■ TO DO:
Copy the lines starting with the one containing "Count the number of categories in the chart." up to and including the one containing "Combined, what portion", without changing a single character.

■ SUPPLIED INFORMATION:
========
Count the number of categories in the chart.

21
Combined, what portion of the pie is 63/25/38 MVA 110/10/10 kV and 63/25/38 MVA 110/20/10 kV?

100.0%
========
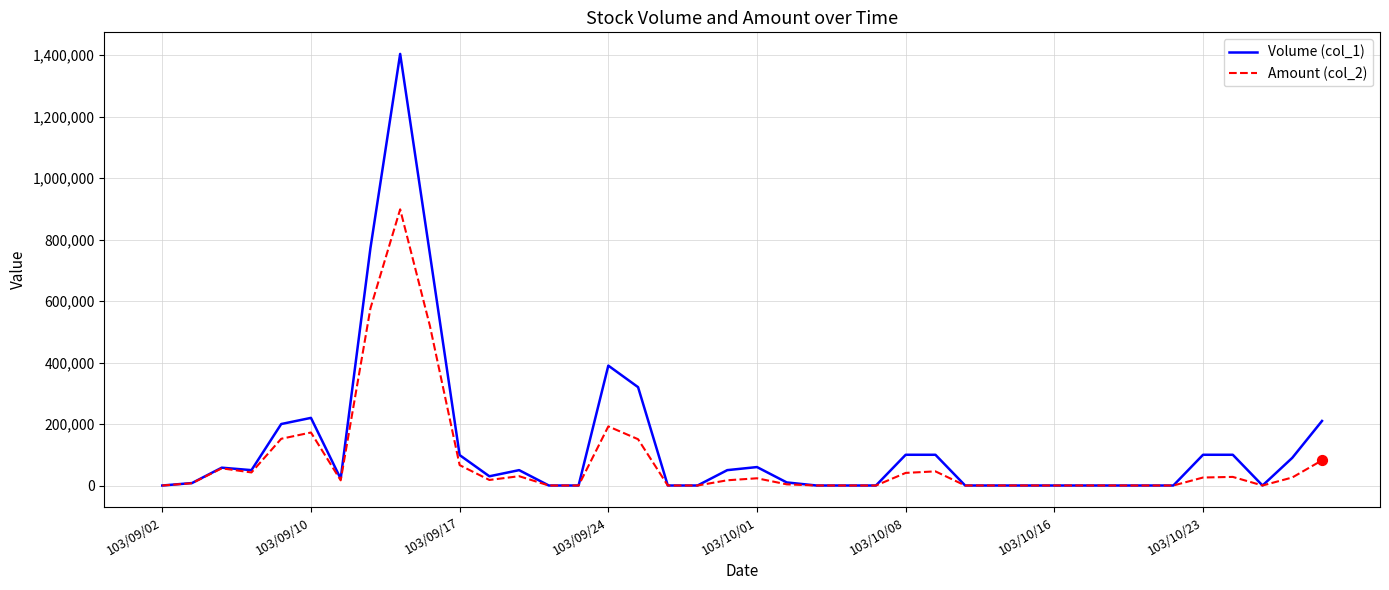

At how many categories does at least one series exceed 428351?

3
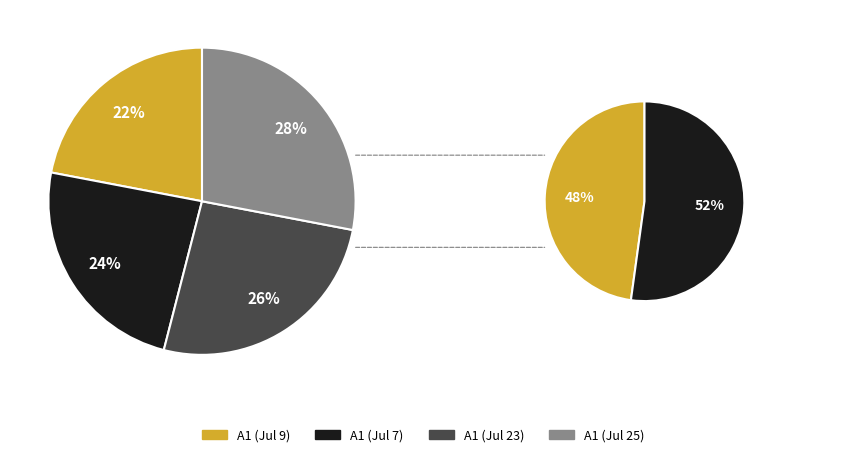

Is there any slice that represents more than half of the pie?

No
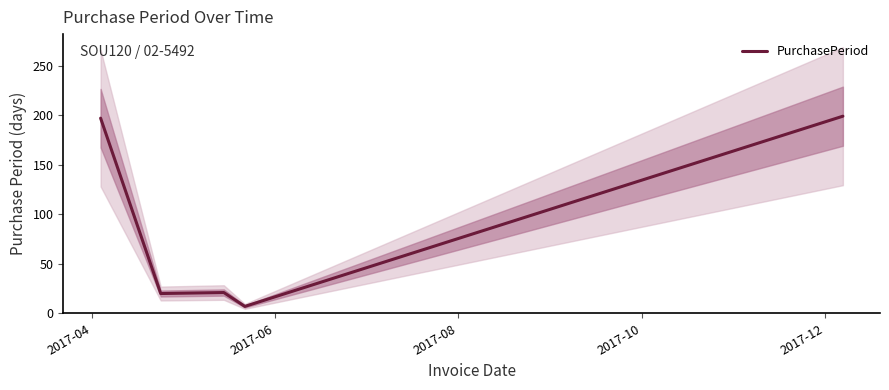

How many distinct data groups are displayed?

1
========
■ TASK OUTPUT:
Count the number of categories in the chart.

21
Combined, what portion of the pie is 63/25/38 MVA 110/10/10 kV and 63/25/38 MVA 110/20/10 kV?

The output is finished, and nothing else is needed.